ZWISCHEN DEN RILLEN
: Warnung vor dem eigenwilligen Cello

Miles: „Faint Hearted“ (Modern Love/Kompakt)

Wenn der britische Produzent Miles Whittaker an seiner Musik arbeitet, wird er selbst zur Maschine. Dann überträgt er einen Teil seiner kreativen Gehirnhälfte an die Synthesizer und entlockt ihnen Klänge aus der Vergangenheit, um sie in der Gegenwart zu verankern. Zumindest wäre das ein Erklärungsansatz für die Entstehung seines eigenwilligen Soloalbums, in dem ein stetiger Spannungszustand zwischen maschineller Kälte und diffusen menschlichen Gefühlszuständen herrscht.

Miles, seit langem als MLZ oder als eine Hälfte des okkulten Duos Demdike Stare Produzent von avanciertem Dub-Techno mit Drone-Einschlag, entwirft seinen Sound ausschließlich mit analogen Geräten. Die daraus resultierende Musik klingt jedoch alles andere als nostalgisch – einer der vielen schönen Widersprüche von „Faint Hearted“.

Bereits der Auftakt gibt das Leitmotiv des Albums vor: musikalische Dekonstruktion. So klingt das von einem Breakbeat getragene „Lebensform“ wie das rhythmische Skelett eines Jungle-Tapes aus den frühen Neunzigern. Die auf dem Magnetband zurückgebliebenen Schmutzreste erzeugen dabei ein subtiles Grundrauschen, es haftet auch den anderen Tracks an. Spuren von Stilmerkmalen aus Drum ’n’ Bass, Techno und Ambient, Miles deutet sie stets nur an.

Dadurch sind die traditionellen Hierarchien der musikalischen Parameter ausgehebelt. Ob die harsche Techno-Bassdrum in „Status Narcissism“, der metallische Beat in „Sense Data“ oder das neoklassische Klavier in „Rejoice“, nichts klingt hier sauber oder perfekt. Stattdessen rauscht es an allen Ecken, kurz, bevor sich ein bekanntes Muster einstellt, löst es sich wieder in seine Einzelteile auf.
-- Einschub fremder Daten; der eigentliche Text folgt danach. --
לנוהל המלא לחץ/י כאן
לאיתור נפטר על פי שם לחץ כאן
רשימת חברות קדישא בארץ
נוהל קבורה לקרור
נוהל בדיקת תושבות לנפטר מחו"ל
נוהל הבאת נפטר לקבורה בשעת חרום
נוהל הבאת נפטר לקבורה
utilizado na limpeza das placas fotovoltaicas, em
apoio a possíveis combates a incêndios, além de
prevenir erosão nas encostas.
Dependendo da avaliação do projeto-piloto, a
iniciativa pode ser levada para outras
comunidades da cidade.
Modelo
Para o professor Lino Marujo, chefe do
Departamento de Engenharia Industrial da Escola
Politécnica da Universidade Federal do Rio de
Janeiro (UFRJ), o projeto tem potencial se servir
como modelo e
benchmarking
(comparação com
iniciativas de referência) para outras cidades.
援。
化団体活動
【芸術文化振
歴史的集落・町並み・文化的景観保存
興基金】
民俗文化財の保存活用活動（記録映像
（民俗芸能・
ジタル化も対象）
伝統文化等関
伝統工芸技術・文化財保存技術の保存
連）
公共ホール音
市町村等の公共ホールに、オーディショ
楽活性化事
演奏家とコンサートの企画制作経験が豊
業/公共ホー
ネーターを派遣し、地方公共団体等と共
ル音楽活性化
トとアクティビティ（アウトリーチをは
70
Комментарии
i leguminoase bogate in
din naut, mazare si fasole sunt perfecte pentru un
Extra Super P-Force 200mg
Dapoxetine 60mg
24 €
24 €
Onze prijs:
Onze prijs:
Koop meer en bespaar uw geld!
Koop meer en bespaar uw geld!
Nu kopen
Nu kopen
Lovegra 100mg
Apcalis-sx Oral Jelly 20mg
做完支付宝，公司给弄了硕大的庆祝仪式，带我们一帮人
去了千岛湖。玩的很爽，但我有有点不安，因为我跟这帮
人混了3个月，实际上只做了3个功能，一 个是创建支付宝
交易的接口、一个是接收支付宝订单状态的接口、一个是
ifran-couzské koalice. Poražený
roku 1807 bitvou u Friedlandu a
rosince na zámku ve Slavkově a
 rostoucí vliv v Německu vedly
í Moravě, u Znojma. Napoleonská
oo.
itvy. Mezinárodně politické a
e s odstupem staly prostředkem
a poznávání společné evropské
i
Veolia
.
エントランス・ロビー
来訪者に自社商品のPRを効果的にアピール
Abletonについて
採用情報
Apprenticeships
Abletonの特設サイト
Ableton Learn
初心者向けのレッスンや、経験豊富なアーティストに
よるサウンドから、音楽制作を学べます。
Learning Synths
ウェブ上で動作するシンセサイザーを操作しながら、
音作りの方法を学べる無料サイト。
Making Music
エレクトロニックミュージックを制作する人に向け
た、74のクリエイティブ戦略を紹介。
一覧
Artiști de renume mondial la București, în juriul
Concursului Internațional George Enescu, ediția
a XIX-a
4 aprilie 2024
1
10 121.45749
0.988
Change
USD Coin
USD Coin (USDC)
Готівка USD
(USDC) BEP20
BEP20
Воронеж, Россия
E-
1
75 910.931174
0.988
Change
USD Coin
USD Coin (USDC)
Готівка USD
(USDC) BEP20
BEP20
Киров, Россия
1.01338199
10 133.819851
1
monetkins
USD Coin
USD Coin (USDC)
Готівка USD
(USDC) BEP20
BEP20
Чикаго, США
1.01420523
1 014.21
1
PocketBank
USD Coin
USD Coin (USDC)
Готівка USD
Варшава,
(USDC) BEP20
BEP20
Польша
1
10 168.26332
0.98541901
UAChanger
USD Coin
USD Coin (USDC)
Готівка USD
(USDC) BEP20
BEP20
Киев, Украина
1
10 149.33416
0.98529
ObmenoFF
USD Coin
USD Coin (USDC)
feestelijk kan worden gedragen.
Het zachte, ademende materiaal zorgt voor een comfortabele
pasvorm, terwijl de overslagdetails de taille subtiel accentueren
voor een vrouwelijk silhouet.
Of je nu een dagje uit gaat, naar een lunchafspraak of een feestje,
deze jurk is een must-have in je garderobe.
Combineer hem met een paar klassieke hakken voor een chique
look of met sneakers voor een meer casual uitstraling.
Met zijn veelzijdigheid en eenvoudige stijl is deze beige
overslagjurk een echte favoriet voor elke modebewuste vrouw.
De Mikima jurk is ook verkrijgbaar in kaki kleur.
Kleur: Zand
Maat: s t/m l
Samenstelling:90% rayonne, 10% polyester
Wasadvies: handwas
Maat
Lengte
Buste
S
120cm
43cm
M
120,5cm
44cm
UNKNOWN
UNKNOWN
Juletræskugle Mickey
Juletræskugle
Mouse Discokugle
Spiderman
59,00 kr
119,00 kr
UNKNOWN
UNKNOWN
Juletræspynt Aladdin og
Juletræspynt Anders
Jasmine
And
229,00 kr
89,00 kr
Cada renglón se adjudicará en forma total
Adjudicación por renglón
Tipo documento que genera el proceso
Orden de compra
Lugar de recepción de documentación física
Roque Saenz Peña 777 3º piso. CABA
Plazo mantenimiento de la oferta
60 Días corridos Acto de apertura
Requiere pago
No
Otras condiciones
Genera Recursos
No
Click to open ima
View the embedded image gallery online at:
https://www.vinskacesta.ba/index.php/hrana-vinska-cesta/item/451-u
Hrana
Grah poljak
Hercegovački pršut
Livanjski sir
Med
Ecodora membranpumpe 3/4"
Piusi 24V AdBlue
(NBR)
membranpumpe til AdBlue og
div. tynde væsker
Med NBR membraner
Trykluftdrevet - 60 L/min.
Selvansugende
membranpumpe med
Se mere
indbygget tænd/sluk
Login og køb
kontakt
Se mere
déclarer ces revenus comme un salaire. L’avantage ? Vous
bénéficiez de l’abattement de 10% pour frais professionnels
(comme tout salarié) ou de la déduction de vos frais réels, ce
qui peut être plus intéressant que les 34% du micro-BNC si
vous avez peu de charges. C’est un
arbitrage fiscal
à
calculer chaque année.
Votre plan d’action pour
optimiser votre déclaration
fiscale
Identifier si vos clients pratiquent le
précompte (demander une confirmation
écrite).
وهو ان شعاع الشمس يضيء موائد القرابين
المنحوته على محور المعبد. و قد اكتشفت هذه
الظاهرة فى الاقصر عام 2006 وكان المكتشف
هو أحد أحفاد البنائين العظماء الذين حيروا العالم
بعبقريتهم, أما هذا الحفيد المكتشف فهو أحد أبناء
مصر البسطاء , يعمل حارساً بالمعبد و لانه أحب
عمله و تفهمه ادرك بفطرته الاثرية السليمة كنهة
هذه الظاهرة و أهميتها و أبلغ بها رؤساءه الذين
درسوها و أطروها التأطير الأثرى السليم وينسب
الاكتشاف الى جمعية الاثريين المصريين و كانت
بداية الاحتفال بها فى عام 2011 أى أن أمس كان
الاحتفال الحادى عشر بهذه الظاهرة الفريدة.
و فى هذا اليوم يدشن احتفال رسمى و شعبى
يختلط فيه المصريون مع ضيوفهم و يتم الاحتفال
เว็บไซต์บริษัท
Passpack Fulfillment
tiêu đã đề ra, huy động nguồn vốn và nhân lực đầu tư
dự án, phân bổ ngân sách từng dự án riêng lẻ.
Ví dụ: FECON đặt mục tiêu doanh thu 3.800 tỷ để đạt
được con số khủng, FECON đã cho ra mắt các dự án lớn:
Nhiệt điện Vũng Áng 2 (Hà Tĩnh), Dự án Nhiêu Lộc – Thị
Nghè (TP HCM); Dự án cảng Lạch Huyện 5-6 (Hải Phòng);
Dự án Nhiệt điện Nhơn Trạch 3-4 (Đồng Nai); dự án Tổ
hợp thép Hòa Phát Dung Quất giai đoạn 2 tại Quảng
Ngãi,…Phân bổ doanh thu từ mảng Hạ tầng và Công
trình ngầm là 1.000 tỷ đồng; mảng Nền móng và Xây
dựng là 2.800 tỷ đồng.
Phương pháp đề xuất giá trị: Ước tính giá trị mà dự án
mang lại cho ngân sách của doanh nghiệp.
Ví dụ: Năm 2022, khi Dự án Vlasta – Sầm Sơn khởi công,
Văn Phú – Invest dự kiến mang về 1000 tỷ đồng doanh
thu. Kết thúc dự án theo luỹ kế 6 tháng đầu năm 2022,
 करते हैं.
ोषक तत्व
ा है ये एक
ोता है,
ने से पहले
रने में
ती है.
Als Plattensammler und DJ weiß Whittaker, dass ein gutes Set auch aus Brüchen besteht. Überhaupt sind die abrupten Wechsel zwischen Kontemplation und Disharmonie ein weiteres Grundprinzip des Albums. Etwa in „Archaic Hunter“, in dem ein Cellomotiv von Störgeräuschen unterbrochen wird, was die Hörer aus der Konzentration reißt.

Es ist vor allem die Lust an der klanglichen Irritation, die „Faint Hearted“ zu einem akustischen Erlebnis macht. Auch sonst ist das Album mit seinen Dissonanzen und entschleunigten Beats in mehrfacher Hinsicht eine akustische Reflexion unserer Gegenwart. Viele Details erschließen sich aufgrund ihrer extremen Verdichtung erst nach mehrmaligem Hören.

Das wirkt wie eine Aufforderung, sich dem Instantkonsum zu verweigern und Hören als zeitintensiven Prozess zu akzeptieren, der Körper und Geist als rezeptive Einheit gleichermaßen beansprucht. „Faint hearted“ heißt übrigens „zartbesaitet“, was zeigt, dass die Musik auch eine Herausforderung ist. Doch ein Sound, der zwischen Melancholie und Euphorie, zwischen meditativer Ruhe und schonungslosem Lärm hin und her pendelt, kann zeitgemäßer nicht sein.